Task details
Each line from the beginning of the data below through the line containing "right shoulder: (123, 139)" should be repeated exactly, please.
Start of Provided data
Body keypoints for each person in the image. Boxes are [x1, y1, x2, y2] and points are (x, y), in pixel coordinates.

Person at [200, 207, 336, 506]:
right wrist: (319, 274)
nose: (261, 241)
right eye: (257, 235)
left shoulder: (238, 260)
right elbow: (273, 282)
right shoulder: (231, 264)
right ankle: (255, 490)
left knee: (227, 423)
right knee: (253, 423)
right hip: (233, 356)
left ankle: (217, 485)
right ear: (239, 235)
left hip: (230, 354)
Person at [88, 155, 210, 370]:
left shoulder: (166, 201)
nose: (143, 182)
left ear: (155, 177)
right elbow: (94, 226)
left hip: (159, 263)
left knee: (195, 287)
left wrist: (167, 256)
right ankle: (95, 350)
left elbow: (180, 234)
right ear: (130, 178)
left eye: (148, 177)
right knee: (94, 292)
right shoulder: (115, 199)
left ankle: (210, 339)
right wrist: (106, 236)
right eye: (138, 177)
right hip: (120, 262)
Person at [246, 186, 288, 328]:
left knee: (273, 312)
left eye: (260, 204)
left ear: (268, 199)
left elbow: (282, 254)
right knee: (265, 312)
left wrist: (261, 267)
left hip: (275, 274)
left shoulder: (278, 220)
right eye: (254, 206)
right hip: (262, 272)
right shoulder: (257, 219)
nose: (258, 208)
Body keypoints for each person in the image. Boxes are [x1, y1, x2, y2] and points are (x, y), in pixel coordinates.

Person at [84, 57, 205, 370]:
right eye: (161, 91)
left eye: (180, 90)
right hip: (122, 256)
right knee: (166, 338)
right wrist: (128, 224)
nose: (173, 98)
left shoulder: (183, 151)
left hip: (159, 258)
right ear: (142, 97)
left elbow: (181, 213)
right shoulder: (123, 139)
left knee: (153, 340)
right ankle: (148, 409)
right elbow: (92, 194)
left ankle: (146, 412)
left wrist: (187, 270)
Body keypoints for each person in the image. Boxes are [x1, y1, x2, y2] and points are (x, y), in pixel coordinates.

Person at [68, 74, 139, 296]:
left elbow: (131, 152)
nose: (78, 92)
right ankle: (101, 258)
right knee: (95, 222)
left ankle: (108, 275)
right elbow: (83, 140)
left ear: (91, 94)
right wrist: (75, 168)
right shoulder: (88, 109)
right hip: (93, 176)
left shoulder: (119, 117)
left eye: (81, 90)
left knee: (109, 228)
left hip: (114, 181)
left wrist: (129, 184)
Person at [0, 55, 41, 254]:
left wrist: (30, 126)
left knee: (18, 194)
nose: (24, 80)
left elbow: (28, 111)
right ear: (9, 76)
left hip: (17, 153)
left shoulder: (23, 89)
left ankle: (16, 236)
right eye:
End of Provided data
Output for this exercise
Body keypoints for each person in the image. Boxes are [x1, y1, x2, y2] and points are (x, y), in pixel coordinates.

Person at [200, 207, 336, 506]:
right wrist: (319, 274)
nose: (261, 241)
right eye: (257, 235)
left shoulder: (238, 260)
right elbow: (273, 282)
right shoulder: (231, 264)
right ankle: (255, 490)
left knee: (227, 423)
right knee: (253, 423)
right hip: (233, 356)
left ankle: (217, 485)
right ear: (239, 235)
left hip: (230, 354)
Person at [88, 155, 210, 370]:
left shoulder: (166, 201)
nose: (143, 182)
left ear: (155, 177)
right elbow: (94, 226)
left hip: (159, 263)
left knee: (195, 287)
left wrist: (167, 256)
right ankle: (95, 350)
left elbow: (180, 234)
right ear: (130, 178)
left eye: (148, 177)
right knee: (94, 292)
right shoulder: (115, 199)
left ankle: (210, 339)
right wrist: (106, 236)
right eye: (138, 177)
right hip: (120, 262)
Person at [246, 186, 288, 328]:
left knee: (273, 312)
left eye: (260, 204)
left ear: (268, 199)
left elbow: (282, 254)
right knee: (265, 312)
left wrist: (261, 267)
left hip: (275, 274)
left shoulder: (278, 220)
right eye: (254, 206)
right hip: (262, 272)
right shoulder: (257, 219)
nose: (258, 208)
Body keypoints for each person in the image. Boxes are [x1, y1, x2, y2] and points are (x, y), in pixel coordinates.

Person at [84, 57, 205, 370]:
right eye: (161, 91)
left eye: (180, 90)
right hip: (122, 256)
right knee: (166, 338)
right wrist: (128, 224)
nose: (173, 98)
left shoulder: (183, 151)
left hip: (159, 258)
right ear: (142, 97)
left elbow: (181, 213)
right shoulder: (123, 139)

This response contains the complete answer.